YOUR GOAL: Reproduce every line of text in the records below, character for character. Leave the pictures out of your answer.

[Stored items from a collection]
==========
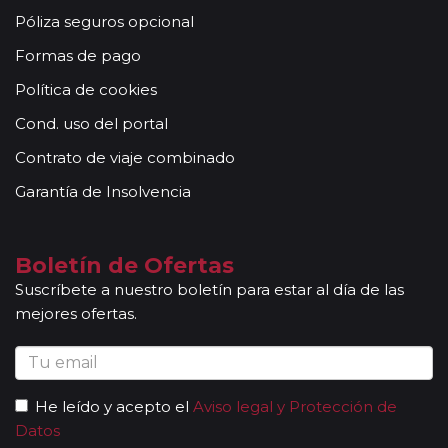
Póliza seguros opcional
Formas de pago
Política de cookies
Cond. uso del portal
Contrato de viaje combinado
Garantía de Insolvencia
Boletín de Ofertas
Suscríbete a nuestro boletín para estar al día de las
mejores ofertas.
He leído y acepto el
Aviso legal y Protección de
Datos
==========
FINISHED TASK:
Póliza seguros opcional
Formas de pago
Política de cookies
Cond. uso del portal
Contrato de viaje combinado
Garantía de Insolvencia
Boletín de Ofertas
Suscríbete a nuestro boletín para estar al día de las
mejores ofertas.
He leído y acepto el
Aviso legal y Protección de
Datos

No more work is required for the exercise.